> _BRANO DI TESTO_
/---

Lui è tornato: “In fondo, siete tutti come me”

Lui è tornato (David Wnendt), tratto dall’omonimo romanzo di Timur Vermes, è un film da brivido: è il 2014 e Hitler è qui. E quando alla TV urla: “D’ora in poi si andrà indietro nel tempo!”, il pubblico esplode in ovazioni estasiate.

Hitler e la nuova propaganda

Mein Kampf
La foto a cui si riferisce Orwell

Adolf Hitler (Oliver Masucci) apre gli occhi. È il 2014, e per orientarsi ci vuole un po’: dai suoi tempi molte cose cono cambiate. La mente pronta del Führer, però, in breve si adatta e considera il da farsi, analizzando la situazione della Germania attuale. Disastrosa. Ora che lui è tornato, bisogna rimboccarsi le maniche.

È così che si allea con un reporter fallito e alla costante ricerca del riscatto, Sawatzki (Fabian Busch), il quale crede di poter sfruttare questo attore comico un po’ matto saltato fuori dal nulla per ottenere un posto di prestigio alla redazione di MyTV. Ma in realtà è il contrario: è Hitler che usa il piccolo giornalista per mettere le mani sulla tecnologia, sulla televisione e su internet, efficaci e potentissimi mezzi di propaganda, i più grandi doni che la Provvidenza ha fatto all’umanità.

E quando finalmente raggiunge il suo scopo, quando in prima serata si presenta alla nazione urlando “Sono le 7.45 e d’ora in poi si andrà indietro nel tempo!”, il pubblico si alza in piedi in ovazioni ridenti ed estasiate.

Ma… lui è tornato davvero?

Lui è tornato? Qui il gioco narrativo si fa stuzzicante: nessuno chiarisce se si tratti davvero del Führer oppure no. O meglio, tutto urla chiaramente che lui è tornato, che quello è proprio Adolf Hitler, resuscitato con le medesime fattezze del giorno della sua morte, con le stesse intenzioni e con gli stessi metodi; ma agli autori di MyTV e soprattutto a colei che viene ribattezzata Signora Goebbels, non interessa quale sia la vera identità di quel pazzo con i baffetti, né cosa realmente ci sia dietro le sue parole. Ciò che conta è l’audience.

E la Germania, dal canto suo, sta al gioco.

O meglio, la Germania se ne sta quieta nella certezza che le dà la il buonsenso: Hitler non può essere tornato. Hitler è morto e stramorto, stigmatizzato in ogni modo. Certo che Hitler era cattivo, certo!
E se il fatto che fosse cattivo è dato per assodato, ci si può permettere di scherzarci su: non c’è pericolo, nessuno dubita che sia stato una catastrofe per l’Europa.

\---

> _RIGHE FORNITE_
/---

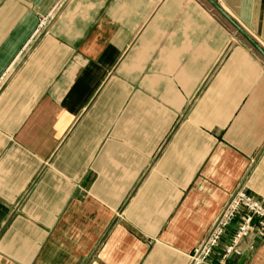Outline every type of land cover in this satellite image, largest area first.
I'll return each instance as SVG.
<instances>
[{
    "label": "crops",
    "instance_id": "1",
    "mask_svg": "<svg viewBox=\"0 0 264 264\" xmlns=\"http://www.w3.org/2000/svg\"><path fill=\"white\" fill-rule=\"evenodd\" d=\"M215 2L0 0V264H189L264 202V0Z\"/></svg>",
    "mask_w": 264,
    "mask_h": 264
},
{
    "label": "built area",
    "instance_id": "2",
    "mask_svg": "<svg viewBox=\"0 0 264 264\" xmlns=\"http://www.w3.org/2000/svg\"><path fill=\"white\" fill-rule=\"evenodd\" d=\"M44 23L45 21H42L41 26ZM236 217L239 218L237 229L225 246L221 261H210L213 251ZM251 235L264 238V202L240 189L231 196L208 236L194 248L189 264H227V259L232 255L242 254L240 244Z\"/></svg>",
    "mask_w": 264,
    "mask_h": 264
},
{
    "label": "water",
    "instance_id": "3",
    "mask_svg": "<svg viewBox=\"0 0 264 264\" xmlns=\"http://www.w3.org/2000/svg\"><path fill=\"white\" fill-rule=\"evenodd\" d=\"M216 6H218L216 3L217 2H215V0H211ZM220 11L225 15V16H227V14L223 11V10H221V8H220ZM228 17V16H227ZM249 40L252 42V43H254V45L264 54V52H263V50L259 47V45H257L254 41H253V39L252 38H250L249 37Z\"/></svg>",
    "mask_w": 264,
    "mask_h": 264
}]
</instances>
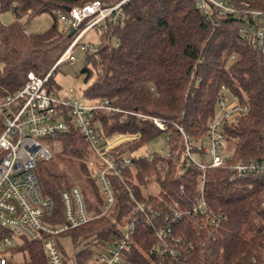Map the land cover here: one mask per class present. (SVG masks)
<instances>
[{"label":"trees","instance_id":"1","mask_svg":"<svg viewBox=\"0 0 264 264\" xmlns=\"http://www.w3.org/2000/svg\"><path fill=\"white\" fill-rule=\"evenodd\" d=\"M92 1L0 0V12L14 16L11 23H0V99L17 92L30 72L41 78L50 73L78 34L69 36L71 29L63 25L60 15ZM99 1L112 7L124 0ZM220 1L228 2L235 11L224 13L210 1L205 13L200 0H126L119 18L108 19L96 50L85 51L84 97L109 100L120 109L97 112L99 128L109 136L140 132L142 138L115 150L118 155H132L133 166L124 171L123 180L112 177V210L58 236L65 264H88L93 246L99 250L120 242L132 216L138 220L120 264H258L262 259L264 176L252 174L231 182L228 169H207L205 198L220 223L206 229L195 225L202 219L196 212L183 221H172L176 210L194 209L202 171L192 165L178 173L176 163L164 160L160 153H137L167 132L133 113L165 120L170 137L166 144L176 151L182 141L178 126L194 144H206V131L222 109L221 99L236 96L248 111L236 123L222 126L225 134L237 139L230 143L234 160L264 159V0ZM43 14L52 16L51 27L26 34L21 19ZM83 38L78 47L85 45L81 44ZM58 66L48 86L57 96L53 76ZM3 127L0 115V135ZM54 141L50 142L53 157L37 170L43 195L52 201L48 219L64 223L61 194L73 185L81 187L89 210L98 215L103 195L88 168L94 157L90 143L74 127ZM197 157L205 159L204 154ZM159 164L167 168L165 173ZM124 183L137 200L156 211L155 225L138 213ZM166 220L172 227L166 246L175 247L173 239H181L177 246L181 252L175 256L160 252L164 247L157 230ZM12 252L21 254L23 261L10 264H47L39 243L25 242Z\"/></svg>","mask_w":264,"mask_h":264},{"label":"built area","instance_id":"2","mask_svg":"<svg viewBox=\"0 0 264 264\" xmlns=\"http://www.w3.org/2000/svg\"><path fill=\"white\" fill-rule=\"evenodd\" d=\"M125 1L112 7H105L99 0H95L61 14L63 25L69 29H75V32L78 31L74 41L46 77L41 78L30 72L26 83L17 92L0 99V115L4 121L0 135V151L2 152L0 158V264H10L13 260L11 250L16 239L20 240L17 247L25 242L39 243L43 248L47 264H65L58 236L100 215L108 214L114 207L115 191L112 177L116 176L123 180L124 171L133 166L132 155H118L115 150L129 141L142 138V134L122 132L107 135L102 128H99L96 114L99 111L117 112L120 109L113 107L109 100L94 101L89 105L78 101L72 102L49 91L48 86L49 78L59 64L67 60L72 62L77 60L74 50L86 33L96 28L98 36H103L108 19L112 17L115 21L119 18L121 5ZM208 1L222 9L224 13L235 11L228 2L200 0V8L205 13L208 11ZM25 33L29 34L30 31L26 29ZM259 35L261 36L262 32ZM81 49L96 50L94 46L88 45H81ZM232 97L234 101L231 104H228L227 98L221 99L222 109L210 122L206 131L207 145L194 144L192 138L178 126L182 136L179 147L176 151H172L166 144V151L160 153L164 160H172L176 163L178 173H183L192 165L202 171L198 178V198L194 209L176 210L172 217L173 222L183 221L196 212L202 216L201 222L195 221L196 226L207 229L219 225L220 218L209 209L205 198L207 169H228L231 182L243 180L252 174L264 176V159L234 160L230 143L236 142L237 139L225 134L222 126L224 123H236L239 116L248 111V108L240 106L236 96ZM133 114L139 119L151 120L158 129L167 132L165 141L170 140L168 124L165 120L139 113ZM72 127L78 129L92 147L94 157L88 161V168L91 169L92 177L101 189L103 202L100 213L95 215L89 210L81 187L70 186L61 194L65 221L62 224H55L48 219L52 214V201L43 195L37 170L43 161L53 157L54 149L51 148L50 142L68 133ZM203 154L205 158L203 160L194 158L196 155ZM149 159L152 160V157ZM158 168H162L163 173L167 171L162 164H159ZM125 186L134 199L138 213L145 216L147 222L155 225L154 220L158 218L156 211L149 208L147 202L137 200L131 187L126 184ZM137 220L136 217H130L123 228V239L115 245L99 249L94 264H120L124 260V251L132 243L134 222ZM171 234L170 220H166L164 227L157 230V236L163 242L164 248L160 251L163 255L175 256L181 252L177 248L181 242L179 238L173 239L175 247L166 246L165 239ZM186 245L185 240L183 241L184 251L187 249ZM187 247H191V244ZM258 264H264V252Z\"/></svg>","mask_w":264,"mask_h":264},{"label":"rangeland","instance_id":"3","mask_svg":"<svg viewBox=\"0 0 264 264\" xmlns=\"http://www.w3.org/2000/svg\"><path fill=\"white\" fill-rule=\"evenodd\" d=\"M14 20V16L12 13H1L0 12V23L1 24H9ZM22 24H24L27 29L32 33H39L48 30L52 23L53 18L49 14H43L37 16L31 20L24 17L21 19ZM62 25V24H61ZM101 39L97 34V29H90L81 44L90 45V46H98ZM74 55L76 56V61L67 60L60 64L57 70L54 73V80L58 86V95L62 98H67L72 102L78 101L81 104H92L94 101H90L84 97V89L86 87L85 82V74L83 73V67L85 62V51L81 49V45L74 50ZM228 104H231L234 99L233 97H228ZM207 145V143H206ZM58 151V150H56ZM166 151V141L165 134L160 137L153 139L147 143L139 152L137 153H164ZM230 155V153L228 154ZM195 159L198 160L197 156H194ZM75 183H78L75 181ZM22 240V239H21ZM20 243V240L16 239L14 241V248H17V244ZM11 250V251H12ZM92 255L89 259L88 264H94L96 260V254L98 253V249L96 247H92ZM13 261L17 263H21L23 261V256L21 254H14L12 252ZM71 264H74L71 262Z\"/></svg>","mask_w":264,"mask_h":264},{"label":"water","instance_id":"4","mask_svg":"<svg viewBox=\"0 0 264 264\" xmlns=\"http://www.w3.org/2000/svg\"><path fill=\"white\" fill-rule=\"evenodd\" d=\"M74 33H75V29H71L70 33H69V36L73 35Z\"/></svg>","mask_w":264,"mask_h":264}]
</instances>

\---

> _COSA FARE_
1. Trascrivi dal brano sul film Lui è tornato il passo da “Hitler e la” a “ha fatto all’umanità.”.
2. Secondo il brano sul film Lui è tornato, presso quale redazione Sawatzki spera di ottenere un posto di prestigio?
Le righe sono materiale a sé, distinto dal brano sul film Lui è tornato.

> _SOLUZIONI_
1.
Hitler e la nuova propaganda

Mein Kampf
La foto a cui si riferisce Orwell

Adolf Hitler (Oliver Masucci) apre gli occhi. È il 2014, e per orientarsi ci vuole un po’: dai suoi tempi molte cose cono cambiate. La mente pronta del Führer, però, in breve si adatta e considera il da farsi, analizzando la situazione della Germania attuale. Disastrosa. Ora che lui è tornato, bisogna rimboccarsi le maniche.

È così che si allea con un reporter fallito e alla costante ricerca del riscatto, Sawatzki (Fabian Busch), il quale crede di poter sfruttare questo attore comico un po’ matto saltato fuori dal nulla per ottenere un posto di prestigio alla redazione di MyTV. Ma in realtà è il contrario: è Hitler che usa il piccolo giornalista per mettere le mani sulla tecnologia, sulla televisione e su internet, efficaci e potentissimi mezzi di propaganda, i più grandi doni che la Provvidenza ha fatto all’umanità.

2. Sawatzki spera di ottenere un posto di prestigio alla redazione di MyTV.